◆ TASK ITEM:
Reproduce every line of the data below verbatim, omitting the pictures from your copy.

◆ DATA SECTION:
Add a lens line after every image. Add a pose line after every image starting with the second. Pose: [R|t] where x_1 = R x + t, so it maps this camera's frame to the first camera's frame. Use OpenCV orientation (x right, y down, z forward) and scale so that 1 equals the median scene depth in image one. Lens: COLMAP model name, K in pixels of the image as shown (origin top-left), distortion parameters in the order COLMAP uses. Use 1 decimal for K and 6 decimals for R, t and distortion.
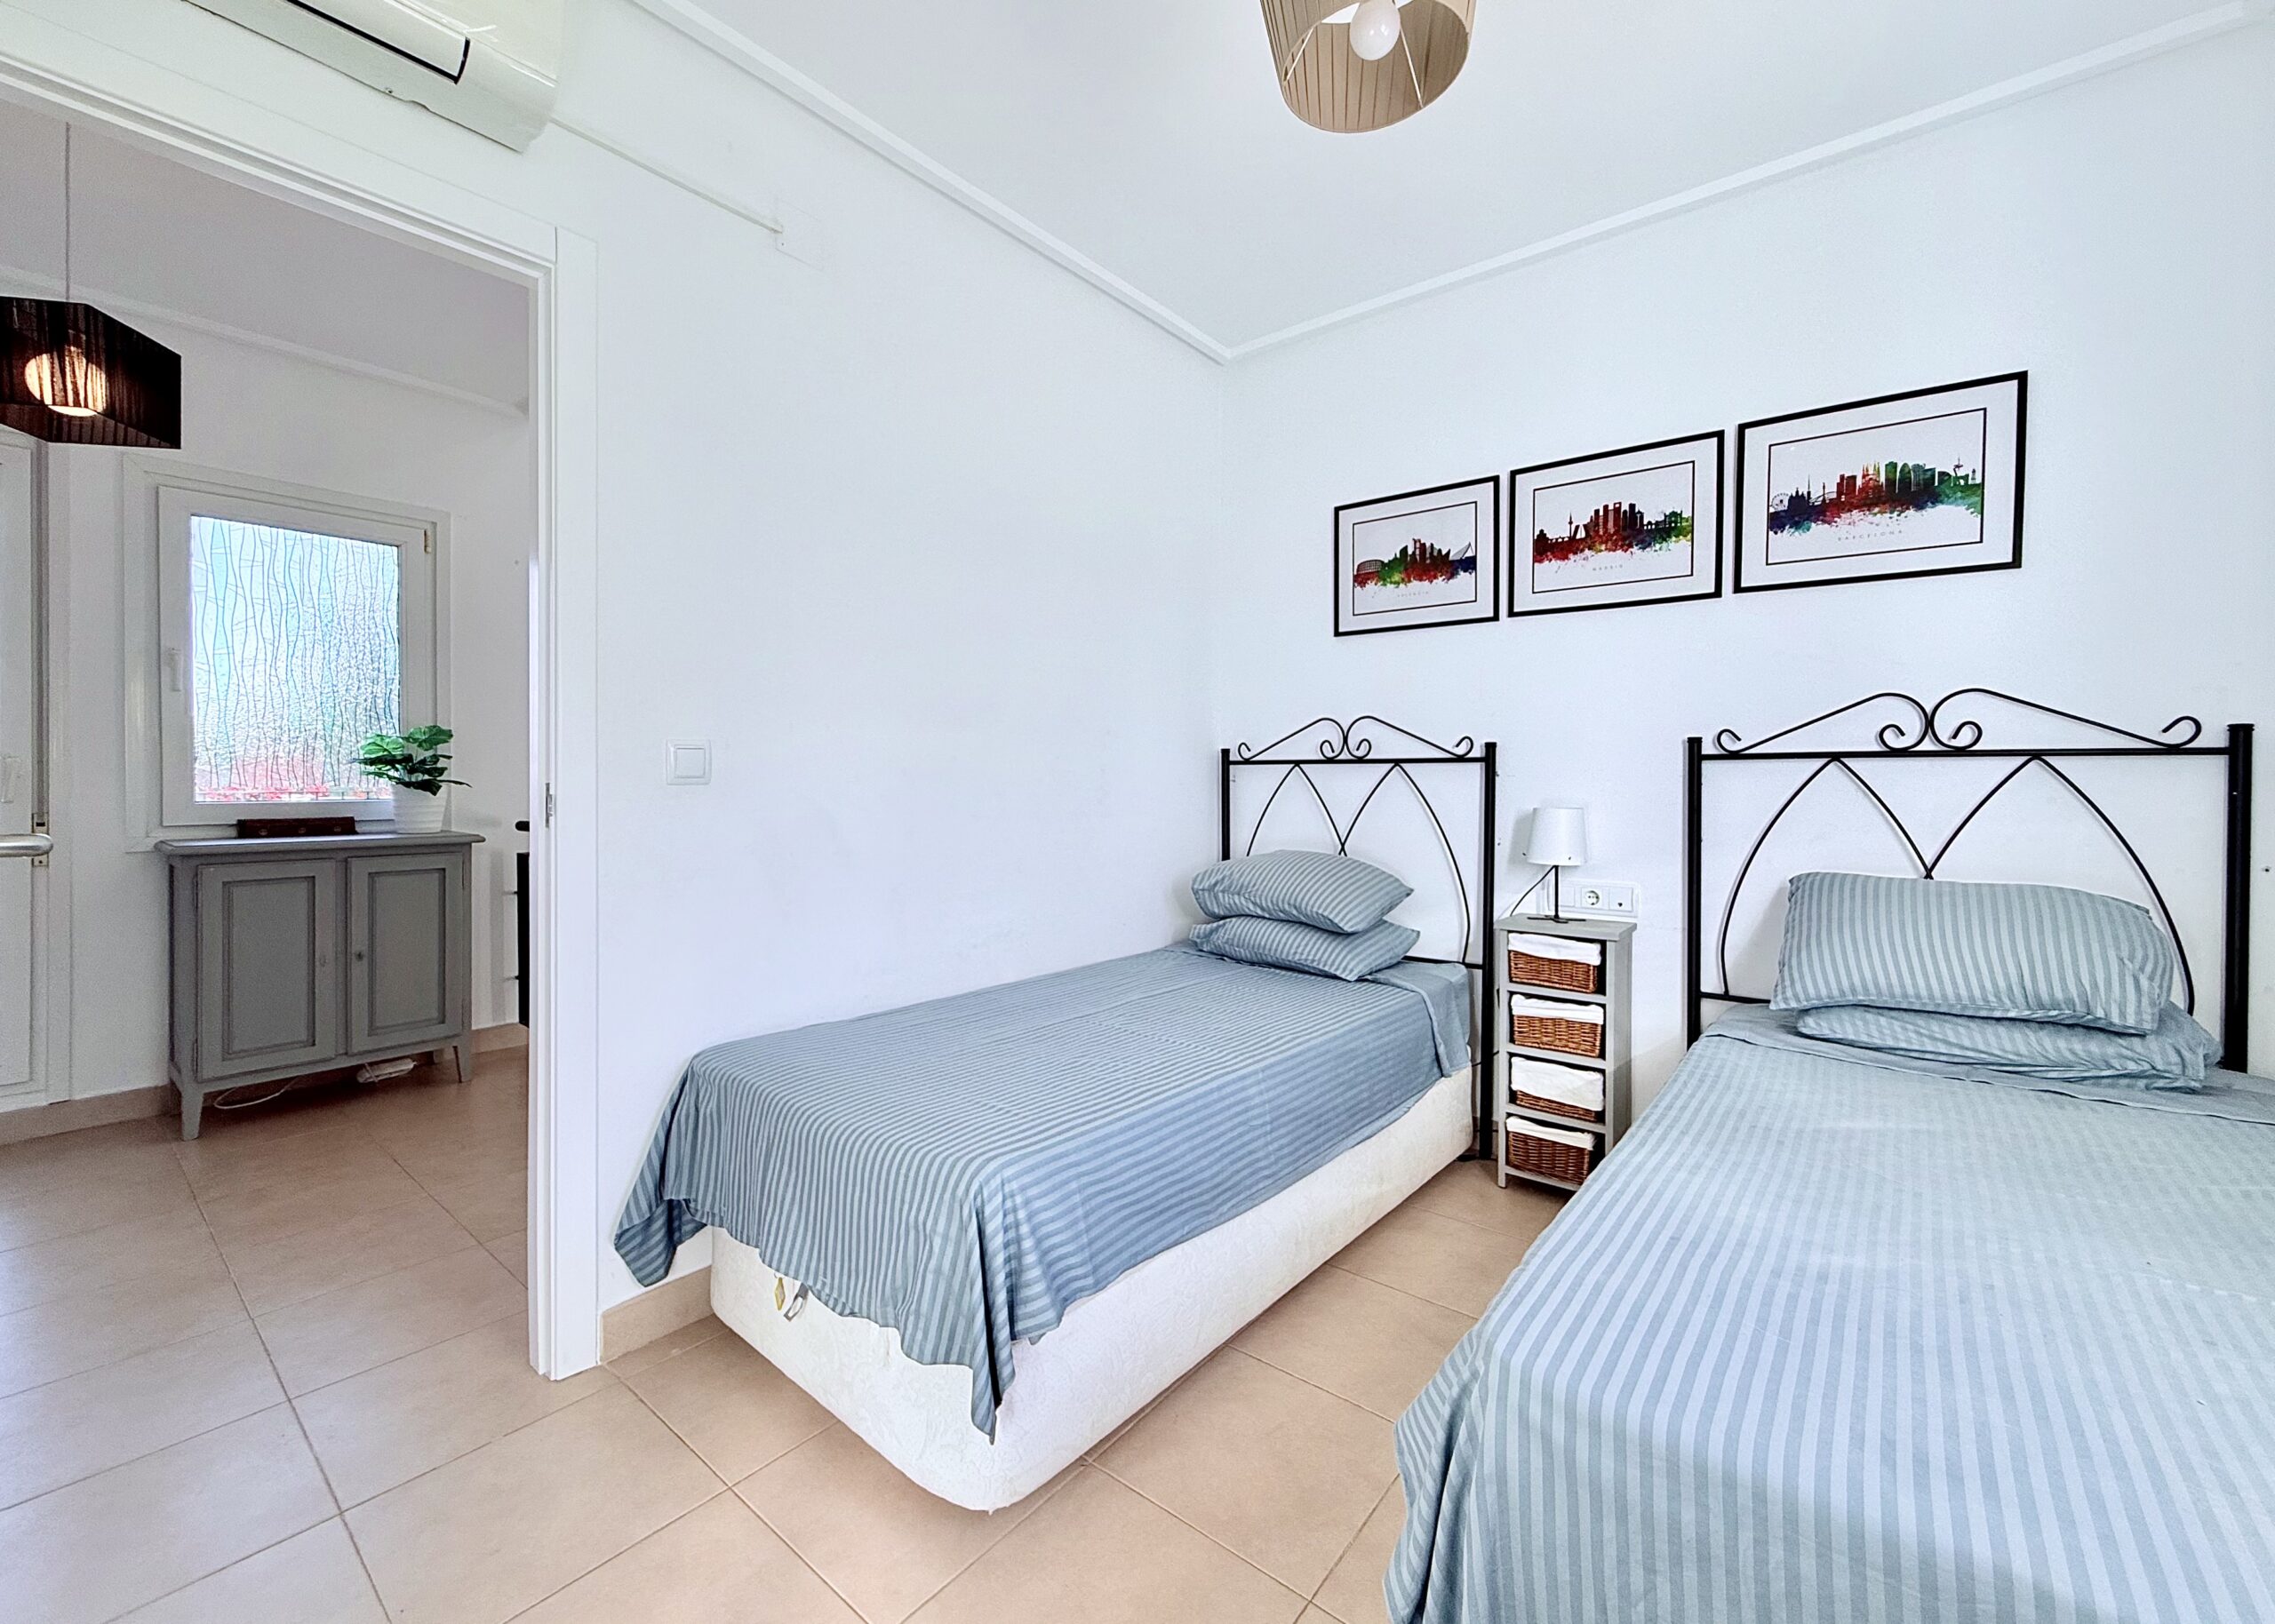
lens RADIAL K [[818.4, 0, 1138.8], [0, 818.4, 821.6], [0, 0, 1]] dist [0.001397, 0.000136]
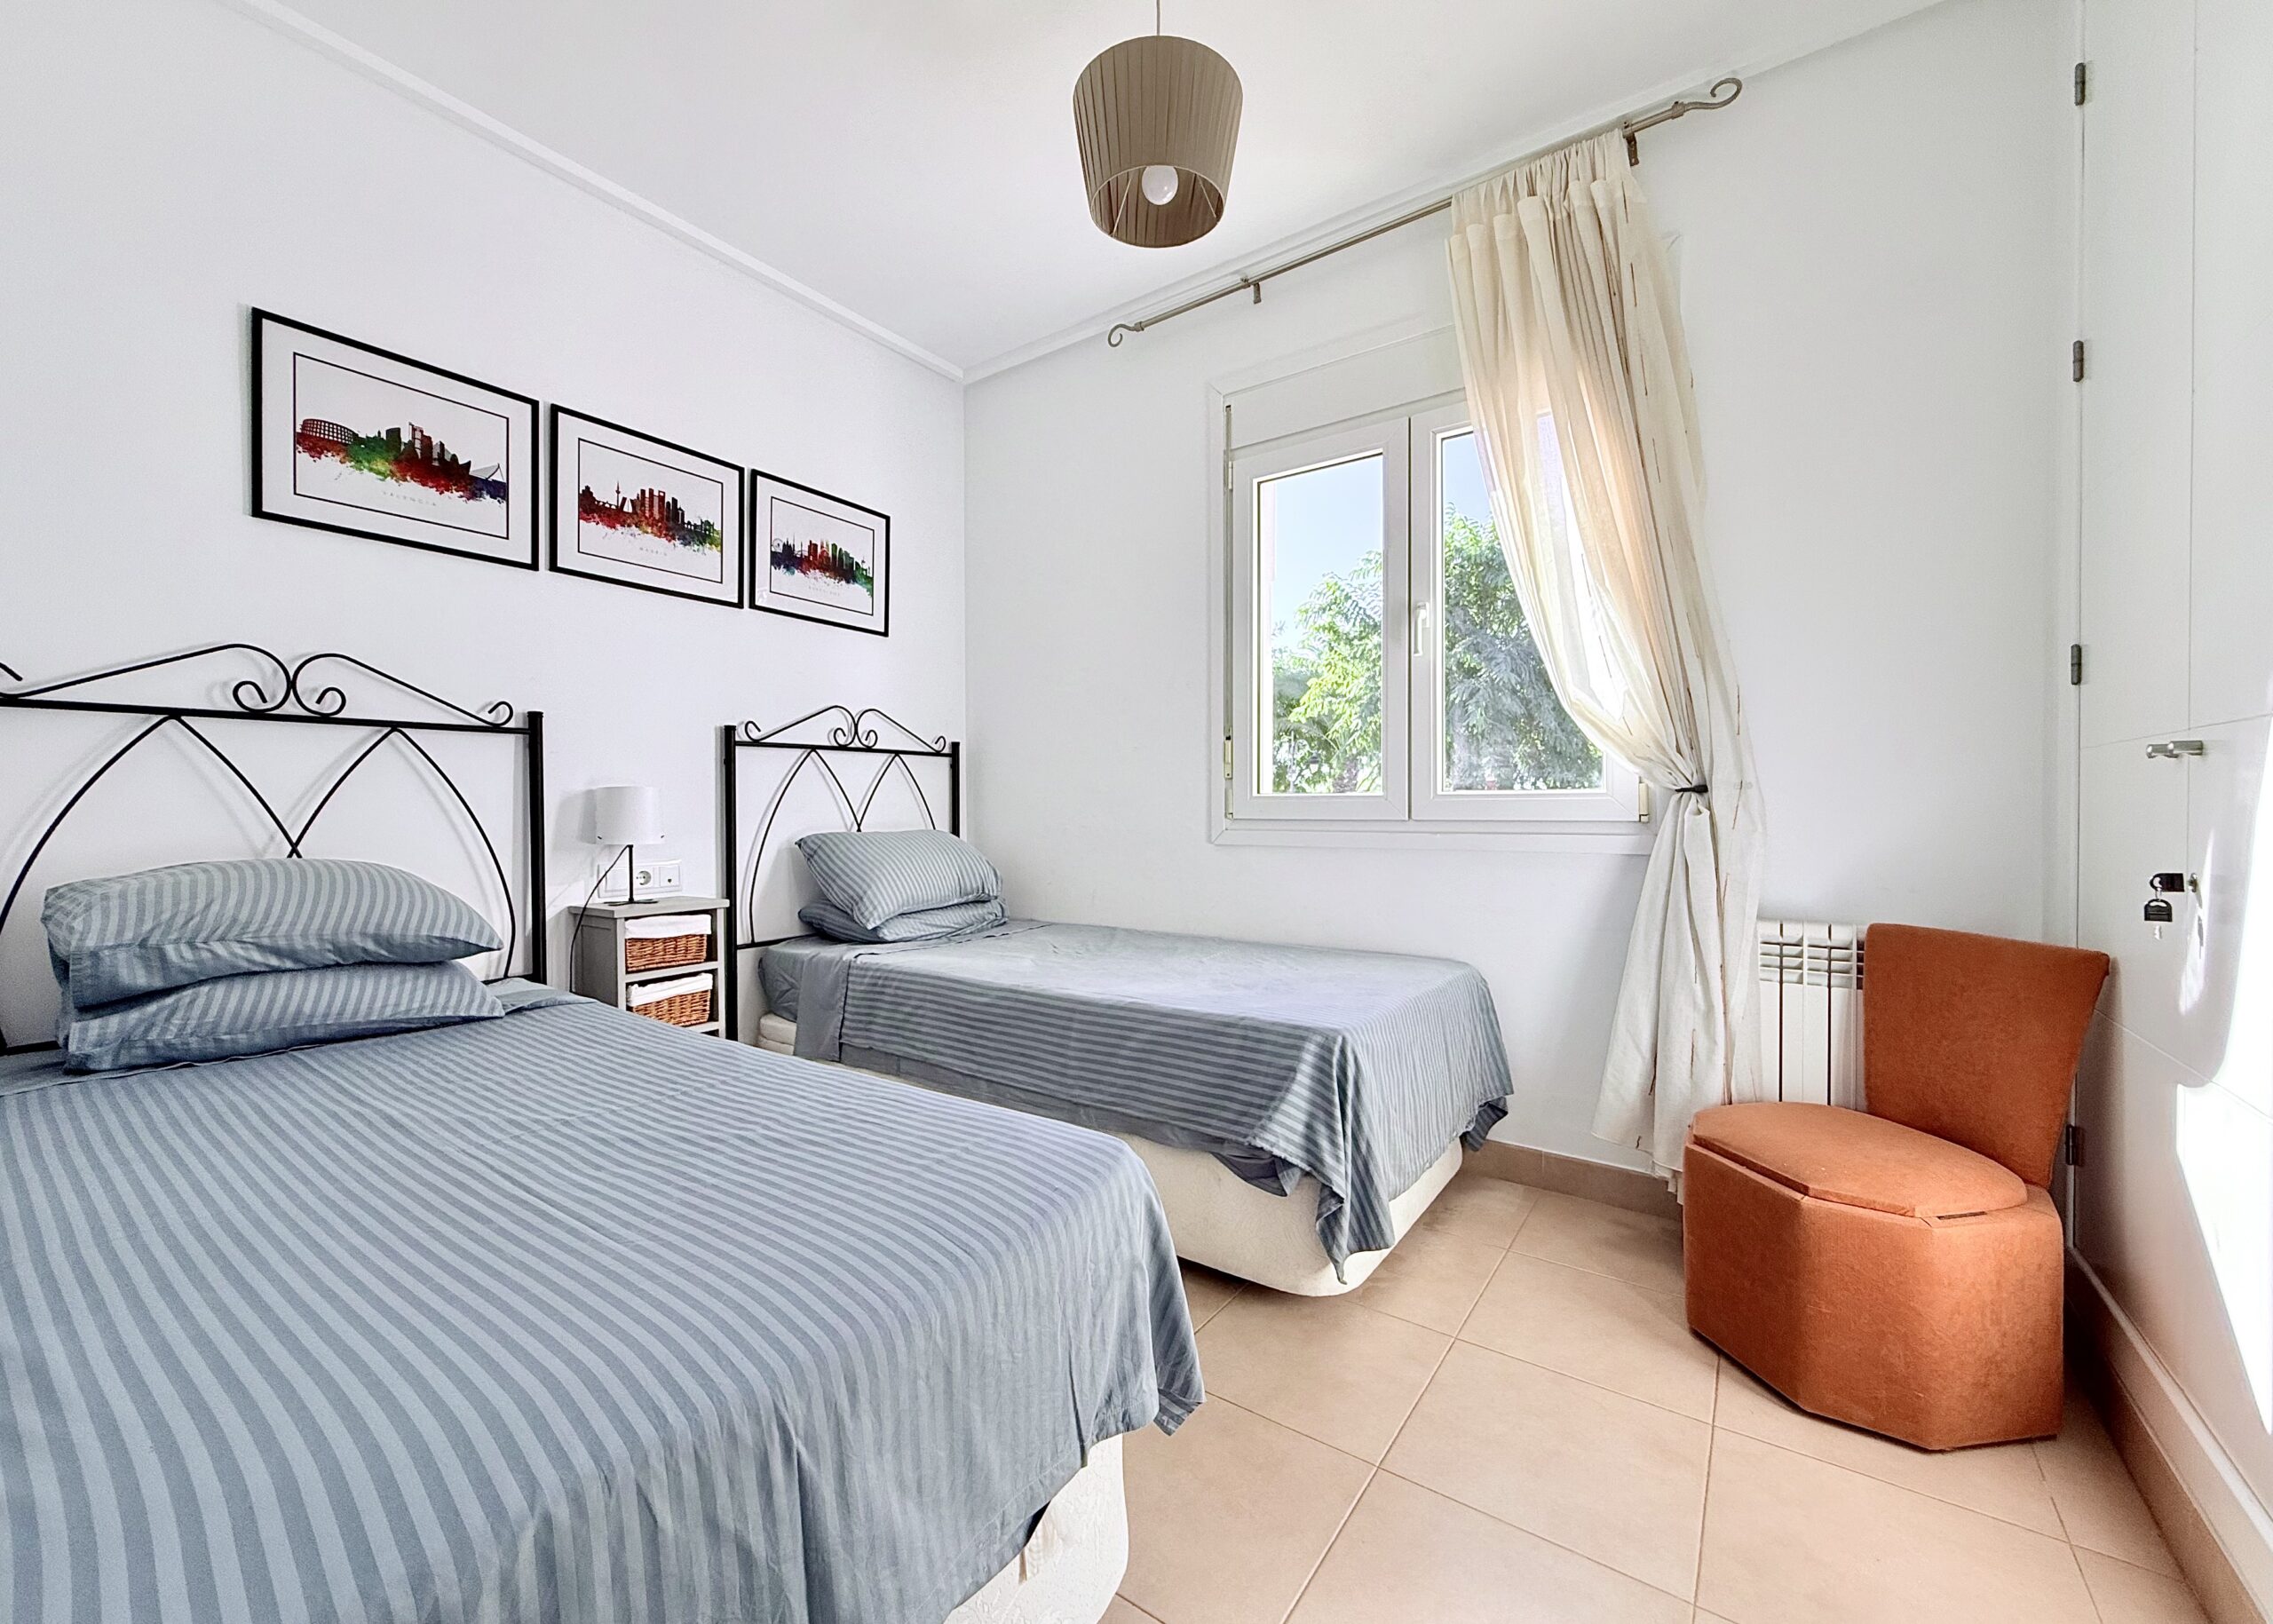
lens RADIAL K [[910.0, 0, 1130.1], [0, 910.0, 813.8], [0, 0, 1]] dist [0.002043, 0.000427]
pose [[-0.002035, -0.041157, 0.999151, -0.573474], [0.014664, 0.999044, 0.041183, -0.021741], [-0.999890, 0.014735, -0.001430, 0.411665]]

◆ REPLY:
Add a lens line after every image. Add a pose line after every image starting with the second. Pose: [R|t] where x_1 = R x + t, so it maps this camera's frame to the first camera's frame. Use OpenCV orientation (x right, y down, z forward) and scale so that 1 equals the median scene depth in image one. Lens: COLMAP model name, K in pixels of the image as shown (origin top-left), distortion parameters in the order COLMAP uses. Use 1 decimal for K and 6 decimals for R, t and distortion.
lens RADIAL K [[818.4, 0, 1138.8], [0, 818.4, 821.6], [0, 0, 1]] dist [0.001397, 0.000136]
lens RADIAL K [[910.0, 0, 1130.1], [0, 910.0, 813.8], [0, 0, 1]] dist [0.002043, 0.000427]
pose [[-0.002035, -0.041157, 0.999151, -0.573474], [0.014664, 0.999044, 0.041183, -0.021741], [-0.999890, 0.014735, -0.001430, 0.411665]]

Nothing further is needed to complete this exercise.